In this method of dyeing, parts of the fabric are made to resist the application of color by stitching, folding, wrapping, hand-plucking or tying the fabric before it is immersed in the dye. These handcrafted fabrics are characterized by minor inconsistencies in color and design, privileging human imperfection over factory-made textiles which are perfectly dyed and replicated in the thousands.
The process of stamping designs and patterns on base fabrics such as cotton or silk using dye-soaked, hand-carved wooden blocks. The technique is central to a variety of printing traditions across India in which blocks are used to create a range of designs composed of floral and religious motifs, geometric forms, and calligraphy.
Indus Valley Civilization
A Bronze Age civilization located along the basin of the Indus river, in the northwestern regions of South Asia comprising present-day northeastern Afghanistan, Pakistan and western and northwestern India. The civilization is dated between c. 3000–1300 B.C.E. and is known for its urban planning, drainage and water supply systems as well as the presence of non-residential architectural sites. Notable cities from the civilization include Mohenjo-daro and Harappa.
The Priest King is a steatite stone sculpture that was excavated in Mohenjo-daro, an archaeological site that represents one of the largest settlements in the Indus Valley civilization (in present day Pakistan). Dating back to c. 2000–1900 B.C.E., the figure depicts a bearded male figure with combed back hair, wearing an armband and cloak with trefoil designs, and is one of the most famous remnants of the civilization.

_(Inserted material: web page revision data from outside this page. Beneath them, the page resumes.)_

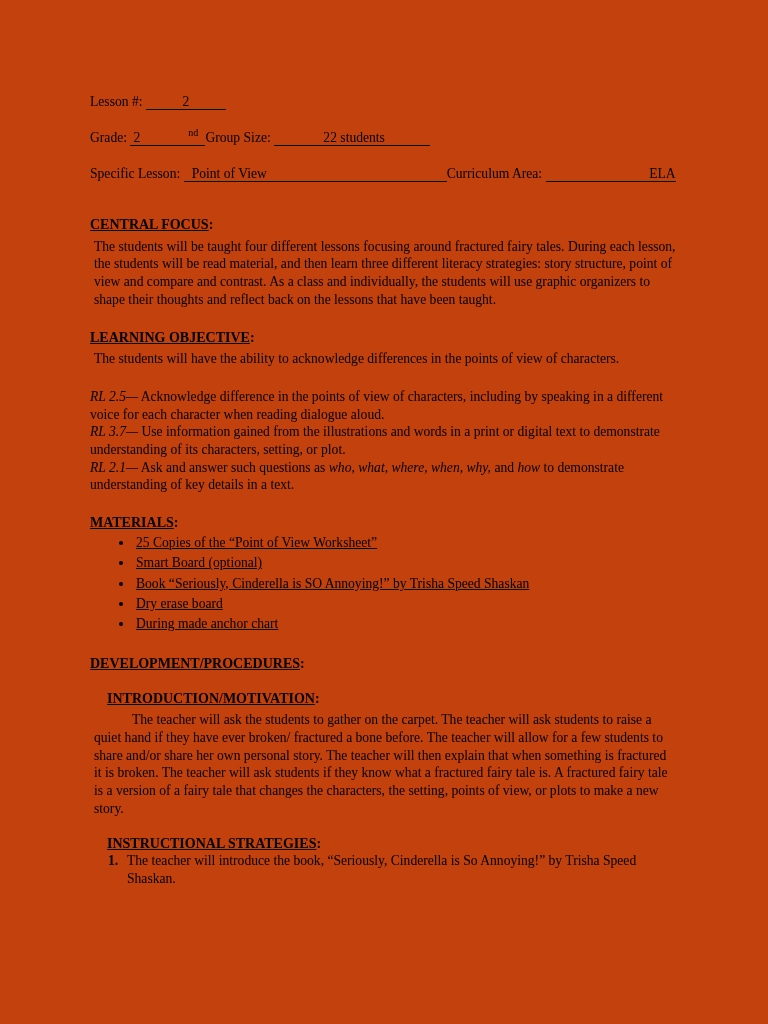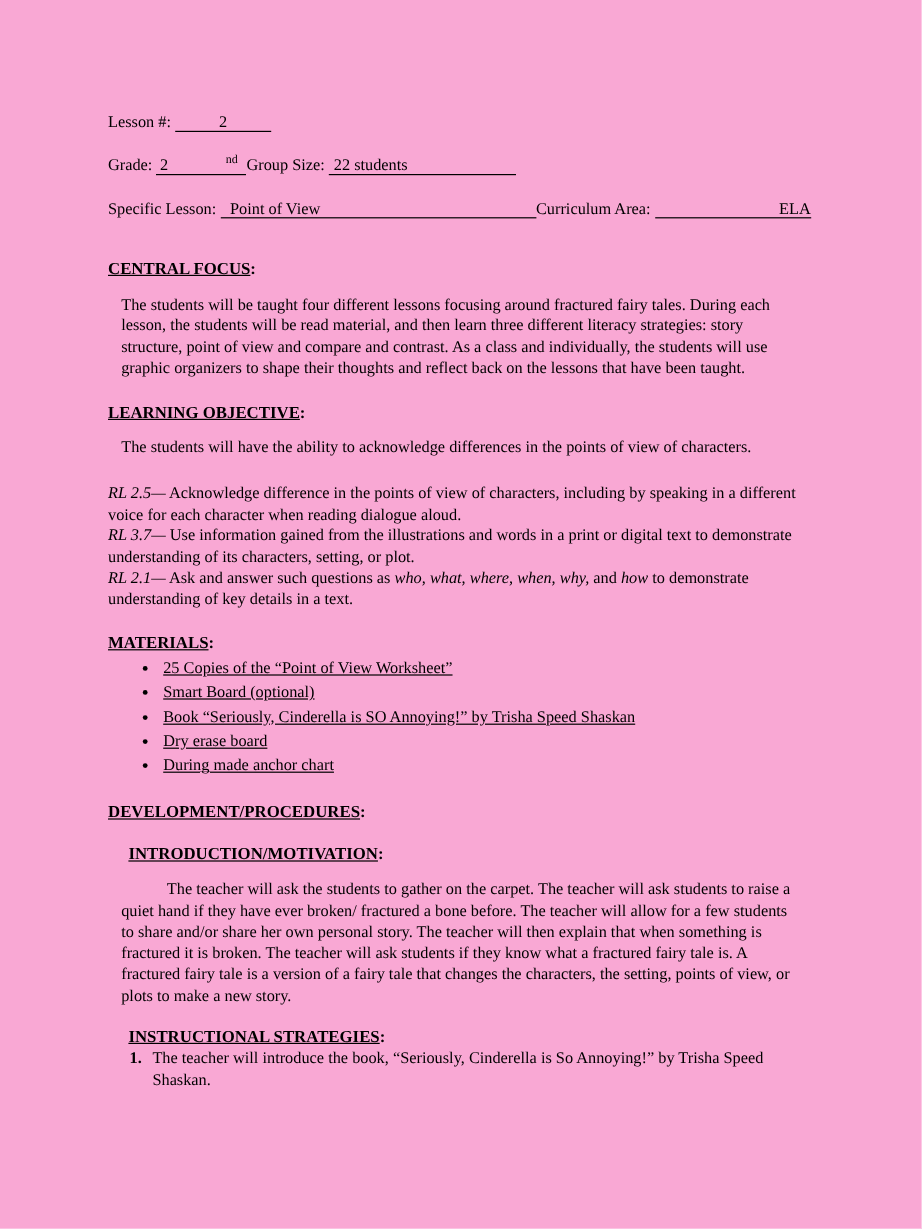--- a/index.html
+++ b/index.html
@@ -12,59 +12,59 @@
     height: 1024px;
     overflow: hidden;
     font-family: "Liberation Serif", "DejaVu Serif", serif;
     color: #000000;
   }
   .page {
     box-sizing: border-box;
     width: 768px;
     height: 1024px;
     padding: 93px 88px 0 90px;
-    background: #f9a8d4;
+    background: #c2410c;
   }
   .hline {
     font-size: 13.6px;
     line-height: 17px;
     height: 18px;
     margin-bottom: 18px;
     white-space: nowrap;
   }
   .blank {
     display: inline-block;
     border-bottom: 1px solid #000;
     vertical-align: baseline;
     line-height: 15px;
   }
   .b-lesson   { width: 80px;  text-align: center; }
   .b-grade    { width: 72px;  text-align: left; padding-left: 3px; }
-  .b-group    { width: 152px; text-align: left; padding-left: 4px; font-family: Liberation Serif, serif; }
+  .b-group    { width: 152px; text-align: center; padding-left: 4px; font-family: Liberation Serif, serif; }
   .b-specific { width: 255px; text-align: left; padding-left: 8px; }
   .b-curric   { width: 126px; text-align: right; padding-left: 4px; }
   sup.ord {
     font-size: 10px;
     line-height: 0;
     vertical-align: super;
     margin-left: 48px;
   }
   .sec { margin: 0; }
   .hd {
     font-size: 14px;
     font-weight: bold;
     line-height: 17.7px;
     margin: 0;
   }
   .hd .u { text-decoration: underline; }
   .hd-sub { margin-left: 17px; }
   .body-text {
     font-size: 13.6px;
     line-height: 17.7px;
-    margin: 11px;
+    margin: 4px;
     text-align: left;
   }
   .mt-lg { margin-top: 33px; }
   .mt-md { margin-top: 20px; }
   .mt-sm { margin-top: 17px; }
   .it { font-style: italic; }
   .std-p { margin: 0; }
   ul.materials {
     margin: 1px 0 0 0;
     padding: 0 0 0 44px;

Warm, lightweight handloom garments originally made in Kashmir using pashmina or shahtoosh yarn, Kashmiri shawls were traditionally made by weaver families, with the women spinning the yarn and men weaving the fabric. The shawls are characterized by their intricate buta pattern, woven using the kani twill weave or embroidered in sozni and amli, which are applied on a plain base. These shawls were also called ring shawls since the material was so fine that the entire shawl could be pulled through a small ring.
Kanchipuram Silk (also known as Kanjivaram)
A variety of silk saree woven in Kanchipuram, Tamil Nadu, and renowned for their zari (gold or silver thread) work. These are typically worn during auspicious occasions and exchanged as gifts during ceremonies such as weddings and temple festivals.
A warp-resist-dyeing technique practiced in the state of Rajasthan, India, leheriya is known by its distinct patterns of stripes, chevrons and diagonals. It is traditionally found on the safas (turban cloths) worn by Rajasthani men and the odhanis worn by the women, as well as on sarees. Leheriya derives its name from the Sanskrit word lahara, meaning “wave,” and refers to the inspirations behind the designs: the monsoon season—a time of celebration in the state—as well as the patterns created by the wind on the desert sand.